Find all cities within about 100 km of London:

>>> london = geodetic2ecef(51, 0)
>>> tree.query_ball_point([london], r=euclidean_distance(100))
array([[37810, 15755, 16276]], dtype=object)

This array contains, for each point that you queried, an array the cities within the distance r. Each neighbour is given as its index in the original array that you passed to KDTree. So there are three cities within about 100 km of London, namely the cities with indexes 37810, 15755, and 16276 in the original list:

>>> from pprint import pprint
>>> pprint([cities[i] for i in [37810, 15755, 16276]])
[(51.7186871990946, 359.8043453670437),
 (50.82734317063884, 1.1422052710187103),
 (50.95466110717763, 0.8956257749604779)]

Notes:

1. You can see from the example output that neighbours with longitudes that differ by about 360° are correctly discovered.

2. The approach seems fast enough.

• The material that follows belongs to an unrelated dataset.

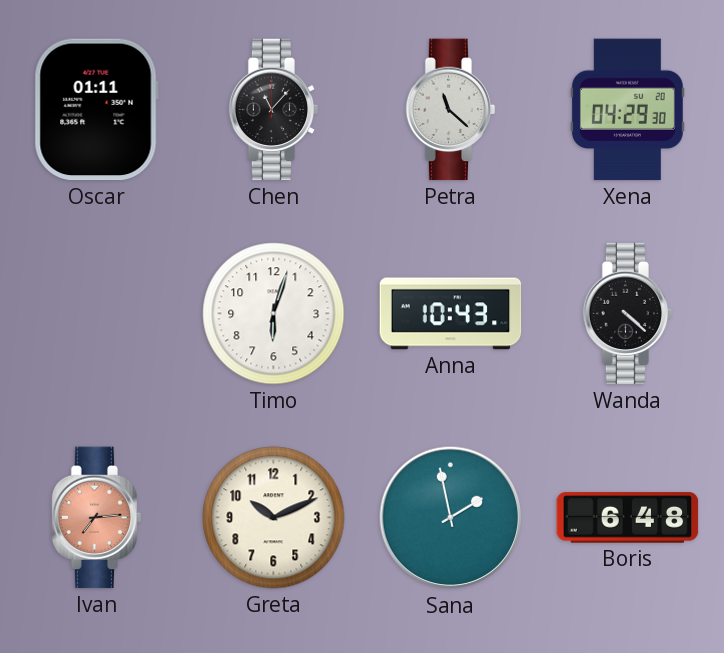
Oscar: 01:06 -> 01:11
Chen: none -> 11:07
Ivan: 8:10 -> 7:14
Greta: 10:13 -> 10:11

Here we find neighbours within 30 km for the first thousand cities, taking about 5 seconds:

   >>> from timeit import timeit
   >>> timeit(lambda:tree.query_ball_point(ecef_cities[:1000], r=euclidean_distance(30)), number=1)
   5.013611573027447
   

   Extrapolating, we expect to find neighbours within 30 km for all 50,000 cities in about four minutes.

3. My euclidean_distance function overestimates the Euclidean distance corresponding to a given great circle distance (so as not to miss any cities). This might be good enough for some applications—after all, cities are not point objects—but if you need more accuracy than this, then you could filter the resulting points using, say, one of the great circle distance functions from geopy.